To ensure Consul servers are joining the datacenter properly, you should monitor the server coordination. The gossip protocol is used to properly discover all the nodes in the datacenter. Once the node has joined, the existing datacenter leader should log something like:

[INFO] raft: Added peer, starting replication

This means that raft, the underlying consensus protocol, has added the peer and begun replicating state. Since the existing datacenter may be very far ahead, it can take some time for the new node to catch up. To check on this, run info on the leader:

$ consul info
    applied_index = 47244
    commit_index = 47244
    fsm_pending = 0
    last_log_index = 47244
    last_log_term = 21
    last_snapshot_index = 40966
    last_snapshot_term = 20
    num_peers = 4
    state = Leader
    term = 21

This will provide various information about the state of Raft. In particular the last_log_index shows the last log that is on disk. The same info command can be run on the new server to verify how far behind it is. Eventually, the server will be caught up, and the values should match.

It is best to add servers one at a time, allowing them to catch up. This avoids the possibility of data loss in case the existing servers fail while bringing the new servers up-to-date.

»Manually remove a server

Removing servers must be done carefully to avoid causing an availability outage. For a datacenter of N servers, at least (N/2)+1 must be available for the datacenter to function. Check this deployment table. If you have 3 servers and 1 of them is currently failing, removing any other servers will cause the datacenter to become unavailable.

To avoid this, it may be necessary to first add new servers to the datacenter, increasing the failure tolerance of the datacenter, and then to remove old servers. Even if all 3 nodes are functioning, removing one leaves the datacenter in a state that cannot tolerate the failure of any node.

Once you have verified the existing servers are healthy, and that the datacenter can handle a node leaving, the actual process is straightforward. You issue a leave command to the server.

$ consul leave

The server leaving should contain logs like:

[INFO] consul: server starting leave
[INFO] raft: Removed ourself, transitioning to follower

The leader should also emit various logs including:

[INFO] consul: member 'node-10-0-1-8' left, deregistering
[INFO] raft: Removed peer, stopping replication

At this point the node has been gracefully removed from the datacenter, and will shut down.

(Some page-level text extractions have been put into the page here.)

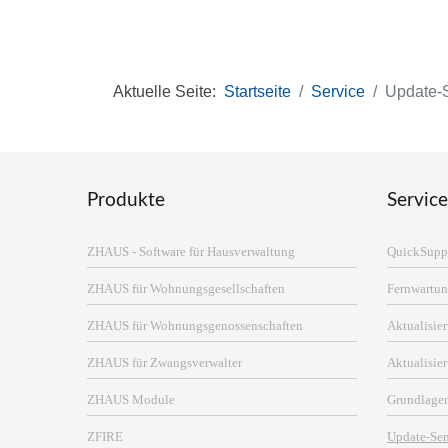
Aktuelle Seite:
Startseite
Service
Update-
Produkte
Service
ZHAUS - Software für Hausverwaltung
QuickSupp
ZHAUS für Wohnungsgesellschaften
Fernwartun
ZHAUS für Wohnungsgenossenschaften
Aktualisi
ZHAUS für Zwangsverwalter
Aktualisie
ZHAUS Module
Grundlage
ZFIRE
Update-Se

To remove all agents that accidentally joined the wrong set of servers, clear out the contents of the data directory (-data-dir) on both client and server nodes.

These graceful methods to remove servers assume you have a healthy datacenter. If the datacenter has no leader due to loss of quorum or data corruption, you should plan for outage recovery.

»Manual forced removal

In some cases, it may not be possible to gracefully remove a server. For example, if the server simply fails, then there is no ability to issue a leave. Instead, the datacenter will detect the failure and replication will continuously retry.

If the server can be recovered, it is best to bring it back online and then gracefully leave the datacenter. However, if this is not a possibility, then the force-leave command can be used to force removal of a server.

$ consul force-leave <node>

This is done by invoking that command with the name of the failed node. At this point, the datacenter leader will mark the node as having left the datacenter and it will stop attempting to replicate.

»Next steps

In this tutorial, you learned the straightforward process of adding and removing servers including; manually adding servers, adding servers through the agent configuration, gracefully removing servers, and forcing removal of servers. Finally, you should remember that while manually adding servers is good for testing purposes, however, for production it is recommended to add servers with the agent configuration.